** PROBLEM TO SOLVE **
Transcribe word for word everything in the listing from the line containing "prochaine fois." down to the line containing "Vai alla locandina dell'evento", including both of those lines.

** DATA IN THIS EXERCISE **
--- START ---

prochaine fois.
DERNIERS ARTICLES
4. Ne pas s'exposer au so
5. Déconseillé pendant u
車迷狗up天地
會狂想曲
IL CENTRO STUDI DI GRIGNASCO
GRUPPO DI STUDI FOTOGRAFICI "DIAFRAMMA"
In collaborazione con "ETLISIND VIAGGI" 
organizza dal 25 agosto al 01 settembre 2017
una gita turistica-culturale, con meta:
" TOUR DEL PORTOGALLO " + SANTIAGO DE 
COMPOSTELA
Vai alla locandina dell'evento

--- END ---
--- START ---

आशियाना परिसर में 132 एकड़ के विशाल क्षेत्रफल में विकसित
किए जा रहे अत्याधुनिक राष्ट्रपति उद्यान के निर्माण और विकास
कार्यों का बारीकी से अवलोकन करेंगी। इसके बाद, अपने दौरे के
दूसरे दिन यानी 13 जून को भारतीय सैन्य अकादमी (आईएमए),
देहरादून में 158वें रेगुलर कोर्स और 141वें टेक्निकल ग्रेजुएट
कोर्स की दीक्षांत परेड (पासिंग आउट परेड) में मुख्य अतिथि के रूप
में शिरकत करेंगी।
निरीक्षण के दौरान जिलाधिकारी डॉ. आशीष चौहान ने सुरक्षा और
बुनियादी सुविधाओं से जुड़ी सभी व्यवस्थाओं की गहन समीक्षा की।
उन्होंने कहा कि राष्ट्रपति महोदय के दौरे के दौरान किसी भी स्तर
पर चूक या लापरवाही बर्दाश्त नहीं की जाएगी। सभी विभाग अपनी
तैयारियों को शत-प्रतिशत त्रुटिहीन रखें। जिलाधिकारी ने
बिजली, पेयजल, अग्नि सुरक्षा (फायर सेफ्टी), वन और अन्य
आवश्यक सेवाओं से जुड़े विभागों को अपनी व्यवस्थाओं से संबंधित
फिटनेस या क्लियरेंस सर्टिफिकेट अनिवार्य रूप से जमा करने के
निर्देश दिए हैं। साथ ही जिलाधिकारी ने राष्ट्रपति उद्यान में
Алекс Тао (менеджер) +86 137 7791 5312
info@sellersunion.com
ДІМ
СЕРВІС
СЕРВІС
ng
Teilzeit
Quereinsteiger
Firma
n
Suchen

--- END ---
--- START ---

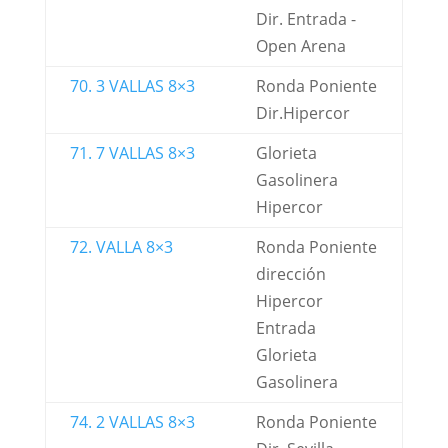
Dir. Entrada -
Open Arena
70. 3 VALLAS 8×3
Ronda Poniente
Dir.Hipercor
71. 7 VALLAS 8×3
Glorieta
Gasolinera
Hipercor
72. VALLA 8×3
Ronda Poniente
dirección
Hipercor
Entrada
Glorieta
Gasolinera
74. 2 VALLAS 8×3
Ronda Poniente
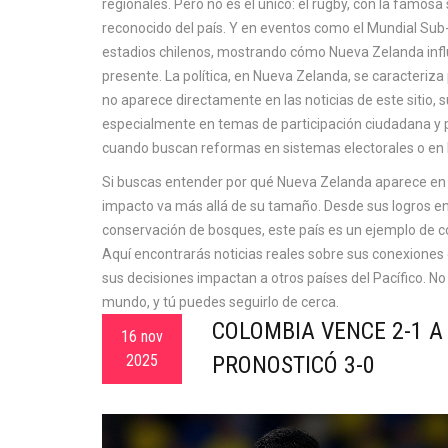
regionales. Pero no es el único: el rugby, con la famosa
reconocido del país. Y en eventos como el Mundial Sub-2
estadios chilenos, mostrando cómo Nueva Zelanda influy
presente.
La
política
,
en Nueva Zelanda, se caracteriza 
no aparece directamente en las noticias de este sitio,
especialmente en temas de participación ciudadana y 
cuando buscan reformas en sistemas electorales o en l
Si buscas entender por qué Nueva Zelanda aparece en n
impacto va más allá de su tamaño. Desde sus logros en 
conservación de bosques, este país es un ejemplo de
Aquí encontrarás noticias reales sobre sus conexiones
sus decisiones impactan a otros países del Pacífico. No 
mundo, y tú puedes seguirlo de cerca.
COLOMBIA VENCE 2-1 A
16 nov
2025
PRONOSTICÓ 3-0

--- END ---

** EXERCISE RESULT **
prochaine fois.
DERNIERS ARTICLES
4. Ne pas s'exposer au so
5. Déconseillé pendant u
車迷狗up天地
會狂想曲
IL CENTRO STUDI DI GRIGNASCO
GRUPPO DI STUDI FOTOGRAFICI "DIAFRAMMA"
In collaborazione con "ETLISIND VIAGGI" 
organizza dal 25 agosto al 01 settembre 2017
una gita turistica-culturale, con meta:
" TOUR DEL PORTOGALLO " + SANTIAGO DE 
COMPOSTELA
Vai alla locandina dell'evento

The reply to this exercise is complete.